Home > Divorce Law News  > What Happens to Retirement Assets in a Divorce Settlement?

What Happens to Retirement Assets in a Divorce Settlement?

Retirement assets in a divorce settlement

We so often think of divorce, or dissolution of marriage as it is now termed, as usually happening to couples in their twenties and thirties. So why, then, would there be much concern with retirement assets as there would likely be little to consider unless the couple was wealthy? In truth, however, a phenomenon termed Gray Divorce, that is divorce involving couples over the age of 50, is occurring in the US at an alarming rate. According to sociologists at Bowling Green, Ohio, State University who did an in depth study of Gray Divorce, the rates for older couples divorcing doubled from 1990 to 2010. Additionally, census bureau data found by 2010, 1 out of every 20 people in the US who got divorced was over 65 years old. Furthermore, statistics show over half of Gray Divorces were to couples in their first marriage. So you can see, the likelihood of interest over what happens to retirement assets is of great concern to many couples.

Any retirement asset that qualifies as marital property, which can be qualified money, defined benefits, or defined contributions can be divided equally. However, to do this, a QDRO (Qualified Domestic Relation Order) must be provided. According to Babylon.com, an on-line dictionary, a QDRO is defined as “A court order directed to a plan “administrator” or “custodian” allocating retirement benefits between spouses.” The person whose interest is being transferred is called a “participant” and the person to whom the money will be transferred to is referred to as the “alternate payee”. Usually it is divorcing spouses but it can be a child.

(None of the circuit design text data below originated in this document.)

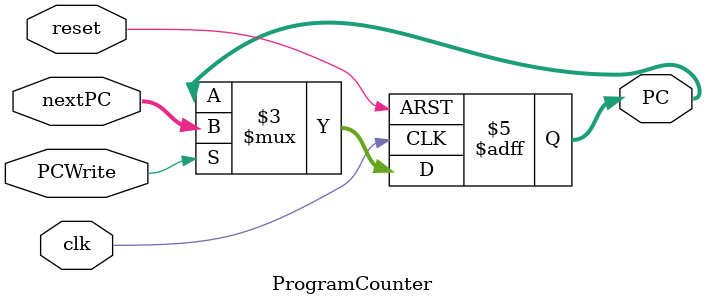
<source format=v>
module ProgramCounter (
    input  wire        clk,
    input  wire        reset,
    input  wire        PCWrite,
    input  wire [31:0] nextPC,
    output reg  [31:0] PC
);

always @(posedge clk or posedge reset) begin
    if (reset)
        PC <= 32'b0;
    else if (PCWrite)
        PC <= nextPC;
    else
        PC <= PC;   // Hold PC when stalled
end

endmodule

</source>
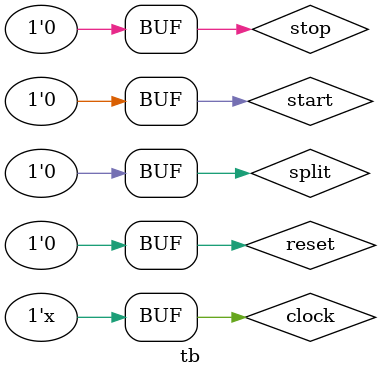
<source format=sv>
module tb;


logic clock;
logic reset;
logic start;
logic split;
logic stop;
logic [7:0] an;
logic [7:0] dec_cat;

always #5 clock = ~clock;

initial begin
    start = 0;
    stop = 0;
    split = 0;
    clock = 0;
    reset = 1;
    #30000
    reset = 0;
    #10
    start = 1;
    #20
    start = 0;
    #40000 
    //stop = 1;
    #20 
    //stop = 0;
    #200 
    //split = 1;
    #20 
    split = 0;
    #20000
    start  =1;
    #20
    start = 0;
    #40000
    //split = 1;
    #20
    split = 0;
    #300000
    //split = 1;
    #20
    split = 0;
    //#100000
    //stop = 1;
    //#20
    //stop = 0;
end

top #(100_000_000, 1)top_inst(
    .clock(clock),
    .reset(reset),
    .start(start),
    .split(split),
    .stop(stop),
    .an(an),
    .dec_cat(dec_cat)
);




endmodule
</source>
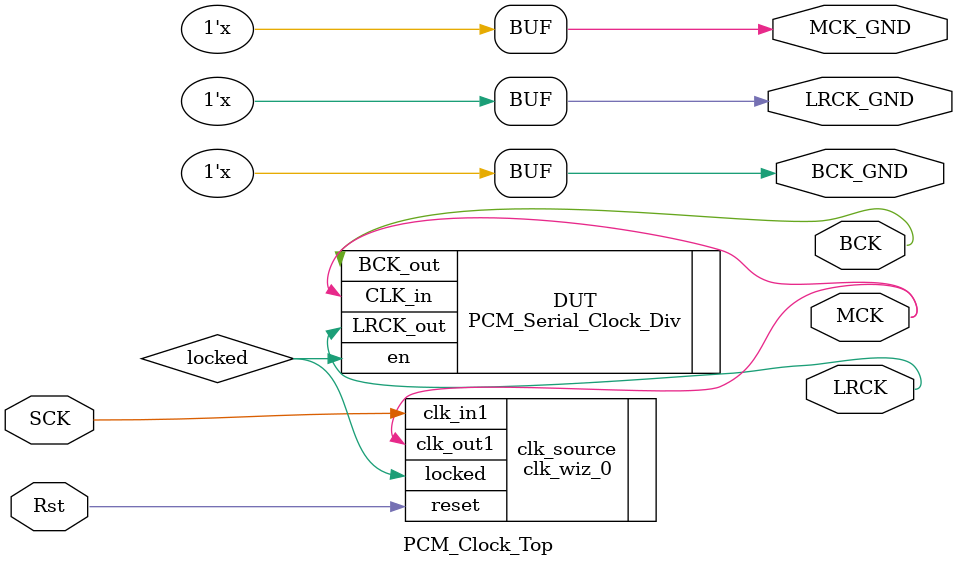
<source format=v>
`timescale 1ns / 1ps
`default_nettype none


module PCM_Clock_Top(
    input wire SCK,
    input wire Rst,
    
    output wire MCK,
    output wire MCK_GND,
    
    output wire BCK,
    output wire BCK_GND,
    
    output wire LRCK,
    output wire LRCK_GND
    );
    
    wire locked;
    
    clk_wiz_0 clk_source(.clk_in1(SCK), .clk_out1(MCK), .reset(Rst), .locked(locked));
    
    PCM_Serial_Clock_Div DUT(.CLK_in(MCK), .en(locked), .BCK_out(BCK), .LRCK_out(LRCK));
    
    assign MCK_GND = 1'bZ;
    assign BCK_GND = 1'bZ;
    assign LRCK_GND = 1'bZ;
    
endmodule

</source>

An experienced Family Law Attorney will know the steps to take to create a QDRO, when necessary.

It should be noted here that sometimes there will be a cash buy-out or increased payment from the sale of a home or property to equal the amount a spouse is entitled to from retirement assets. In this case a QDRO would not be needed. It is also interesting to note that employers are allowed to charge an allocated administration fee for processing a QDRO, which, if other payout arrangements are made, can be avoided.

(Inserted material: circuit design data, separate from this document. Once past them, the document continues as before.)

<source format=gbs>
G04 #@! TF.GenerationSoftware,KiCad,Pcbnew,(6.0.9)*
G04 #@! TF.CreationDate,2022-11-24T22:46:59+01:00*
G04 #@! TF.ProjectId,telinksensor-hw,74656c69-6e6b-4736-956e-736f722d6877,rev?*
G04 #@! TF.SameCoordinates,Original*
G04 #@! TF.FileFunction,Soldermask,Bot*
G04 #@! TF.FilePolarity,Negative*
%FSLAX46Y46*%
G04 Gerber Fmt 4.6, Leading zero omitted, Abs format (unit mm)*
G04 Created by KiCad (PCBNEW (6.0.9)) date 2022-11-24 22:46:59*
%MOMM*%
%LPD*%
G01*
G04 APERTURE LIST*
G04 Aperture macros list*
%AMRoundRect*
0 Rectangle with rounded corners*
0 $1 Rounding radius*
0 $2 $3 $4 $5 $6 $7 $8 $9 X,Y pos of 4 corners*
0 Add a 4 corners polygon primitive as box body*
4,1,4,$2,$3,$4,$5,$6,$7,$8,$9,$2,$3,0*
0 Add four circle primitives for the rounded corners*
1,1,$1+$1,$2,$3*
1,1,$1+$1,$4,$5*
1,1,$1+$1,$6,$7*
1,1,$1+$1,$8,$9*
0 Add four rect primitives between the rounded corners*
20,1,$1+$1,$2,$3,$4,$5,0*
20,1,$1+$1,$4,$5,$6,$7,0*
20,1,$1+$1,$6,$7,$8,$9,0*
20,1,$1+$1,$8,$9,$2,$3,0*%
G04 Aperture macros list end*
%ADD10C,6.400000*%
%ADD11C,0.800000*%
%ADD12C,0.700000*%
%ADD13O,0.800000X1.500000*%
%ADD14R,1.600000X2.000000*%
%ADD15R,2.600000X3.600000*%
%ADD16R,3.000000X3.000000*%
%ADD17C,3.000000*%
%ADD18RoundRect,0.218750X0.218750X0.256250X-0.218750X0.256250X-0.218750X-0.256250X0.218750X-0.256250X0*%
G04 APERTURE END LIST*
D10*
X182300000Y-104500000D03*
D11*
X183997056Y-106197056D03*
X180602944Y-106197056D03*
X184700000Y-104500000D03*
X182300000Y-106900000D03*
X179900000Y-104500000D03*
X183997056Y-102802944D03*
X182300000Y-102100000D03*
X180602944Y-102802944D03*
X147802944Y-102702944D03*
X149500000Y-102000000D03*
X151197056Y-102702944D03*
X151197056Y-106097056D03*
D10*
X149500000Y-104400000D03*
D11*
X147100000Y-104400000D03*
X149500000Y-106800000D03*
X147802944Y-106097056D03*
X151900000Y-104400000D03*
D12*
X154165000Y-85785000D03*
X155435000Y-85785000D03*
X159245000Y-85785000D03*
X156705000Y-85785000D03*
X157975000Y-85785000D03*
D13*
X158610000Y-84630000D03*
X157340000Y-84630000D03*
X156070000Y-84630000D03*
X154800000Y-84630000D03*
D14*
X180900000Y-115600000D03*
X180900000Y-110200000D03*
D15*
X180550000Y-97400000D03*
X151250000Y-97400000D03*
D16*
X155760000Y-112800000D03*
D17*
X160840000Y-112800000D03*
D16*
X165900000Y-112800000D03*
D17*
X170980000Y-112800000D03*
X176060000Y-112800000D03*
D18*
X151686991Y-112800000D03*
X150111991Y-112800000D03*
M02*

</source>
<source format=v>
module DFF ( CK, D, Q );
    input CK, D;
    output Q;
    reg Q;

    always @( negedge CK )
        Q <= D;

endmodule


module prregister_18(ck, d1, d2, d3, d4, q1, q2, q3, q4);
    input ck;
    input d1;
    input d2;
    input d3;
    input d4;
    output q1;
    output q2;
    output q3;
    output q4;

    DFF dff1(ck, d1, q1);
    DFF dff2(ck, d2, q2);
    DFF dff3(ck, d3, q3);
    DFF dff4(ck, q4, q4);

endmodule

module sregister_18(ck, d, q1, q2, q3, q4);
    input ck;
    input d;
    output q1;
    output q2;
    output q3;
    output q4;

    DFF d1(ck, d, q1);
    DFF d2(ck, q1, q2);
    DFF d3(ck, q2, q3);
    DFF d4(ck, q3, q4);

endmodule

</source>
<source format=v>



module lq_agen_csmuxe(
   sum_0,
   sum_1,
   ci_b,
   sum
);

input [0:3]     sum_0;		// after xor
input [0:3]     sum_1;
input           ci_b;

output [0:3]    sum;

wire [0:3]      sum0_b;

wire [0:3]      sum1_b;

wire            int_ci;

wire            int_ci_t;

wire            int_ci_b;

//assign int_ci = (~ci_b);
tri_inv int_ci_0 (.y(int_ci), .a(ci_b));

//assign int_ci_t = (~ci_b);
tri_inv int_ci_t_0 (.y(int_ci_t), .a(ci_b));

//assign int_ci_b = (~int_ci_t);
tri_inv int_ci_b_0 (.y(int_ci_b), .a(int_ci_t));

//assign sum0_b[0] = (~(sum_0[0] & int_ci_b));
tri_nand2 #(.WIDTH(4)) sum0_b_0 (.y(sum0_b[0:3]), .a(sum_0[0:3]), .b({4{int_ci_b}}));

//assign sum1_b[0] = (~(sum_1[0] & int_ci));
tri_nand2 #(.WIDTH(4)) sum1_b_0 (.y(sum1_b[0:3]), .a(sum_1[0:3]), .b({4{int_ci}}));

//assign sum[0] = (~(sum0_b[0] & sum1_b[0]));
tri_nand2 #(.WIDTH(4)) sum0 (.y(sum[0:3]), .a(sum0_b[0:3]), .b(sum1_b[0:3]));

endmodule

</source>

When a QDRO is needed, the first step is to contact the financial institution where the money is located to obtain a copy of the printed form they require to be filled out and signed by a judge. This is necessary as there is no generic form since each financial institution has it’s own specific form. Your attorney will then draft an order for a judge to sign off on. Once the financial institution, usually the bank planner the company uses, receives the signed QDRO, the money will be transferred directly to the spouses bank account to be taken out as cash or transferred to a retirement account in that spouse’s name. Money taken directly will be taxed immediately, while money put into a retirement account will not be taxed until it is removed.

As with so many aspects of a divorce, there are times when areas of concern are not handled exactly as prescribed and this is true of retirement assets. Sometimes a bank refuses to honor a QDRO in which case a hearing will be set with the judge to set things straight. There are attorneys who special in QDRO complications which your attorney may use if the case is particularly difficult. Usually, however, once the financial institution receives the completed and signed QDRO, the money transfer is processed quickly and without difficulty.